D.W. - I've toured with them about four times. The last one was approximately two years ago. We played around the States in places like "The Stone Pony". Then we went to Warsaw and played a festival in this small town. That was it... we came home. It was cool.
R.V.B. - After a two year layoff... what kind of preparation goes into getting ready for another tour?
D.W. - Well, I play all this stuff every day. In the course of a week, I play all of the Beefheart stuff. I have to practice to refresh it, I don't have to practice to learn it. There's a lot of muscle memory. I don't like to overwork it. If you play it to the point where you think you can do it in your sleep, then you sound like you're asleep.
R.V.B. - It gets a little sterile sounding?
D.W. - Yeah... you might as well be working a drill press. (hahaha) Anybody can do that.
R.V.B. - Well, good luck on the tour.
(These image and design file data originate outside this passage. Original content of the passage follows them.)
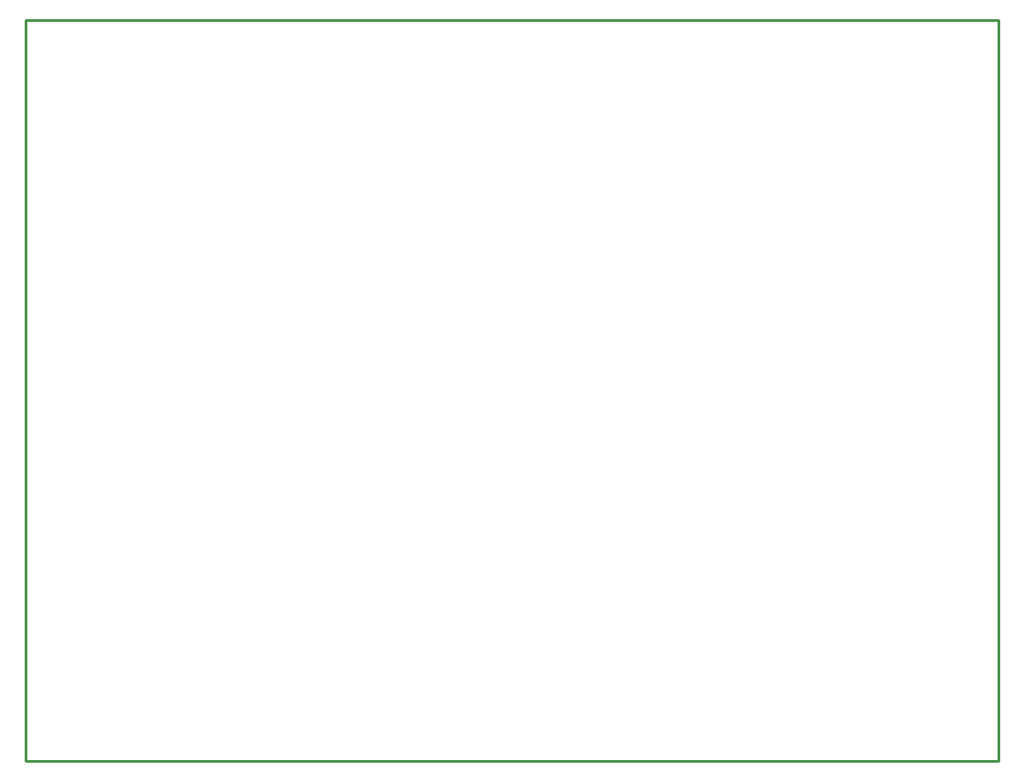
<source format=gm1>
G04*
G04 #@! TF.GenerationSoftware,Altium Limited,Altium Designer,24.2.2 (26)*
G04*
G04 Layer_Color=16711935*
%FSLAX25Y25*%
%MOIN*%
G70*
G04*
G04 #@! TF.SameCoordinates,5F3C5C40-F4FD-4A7E-B3CF-B0B929BE72FD*
G04*
G04*
G04 #@! TF.FilePolarity,Positive*
G04*
G01*
G75*
%ADD13C,0.01000*%
D13*
X0Y0D02*
X355000D01*
Y270700D01*
X0D02*
X355000D01*
X0Y0D02*
Y270700D01*
M02*

</source>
It sounds like it's going to be a lot of fun. Who's in the band this time?
D.W. - The only one I haven't played with on a tour is the bass player Max Johnson. I did play with him once when I was touring with The Magic Band. We were in New York doing a festival and Project Object was playing at The Iridium... a small club. I happened to have off that night and sat in. The keyboard player Kendall Scott was on the tour that I did a couple of years ago. Eric Svalgard is the other keyboard player. I've played with him several times... also at the Zappanale festival in Germany... twice. That was with the Paul Green School of Rock. I was a guest. There's Ryan Berg on drums, Andre Cholmonde on guitar and of course Ike Willis.
R.V.B. - Are you very happy with the way things are going in your career? Is there anything that you would've done differently?
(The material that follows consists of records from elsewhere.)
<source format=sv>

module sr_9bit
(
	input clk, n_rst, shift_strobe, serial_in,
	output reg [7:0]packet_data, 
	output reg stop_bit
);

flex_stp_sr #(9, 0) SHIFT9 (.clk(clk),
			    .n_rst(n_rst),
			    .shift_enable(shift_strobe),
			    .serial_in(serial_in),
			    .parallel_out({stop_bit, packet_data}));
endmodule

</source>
D.W. - No, nothing. The best thing that ever happened to me was playing with Frank. He really shined a light on me. I certainly wouldn't be doing what I'm doing on the level that I have done, had it not been for him. A lot of people would say the same thing... Steve Vai for one, Adrian Belew...
R.V.B. - That's a lot of talent that you are mentioning.
D.W. - A lot of people that passed through with Frank have gone to really great heights. He put them on the big stage.
R.V.B. - Congratulations on your career, and thank you very much for taking this time with me.
D.W. - Thank you. It was great talking with you.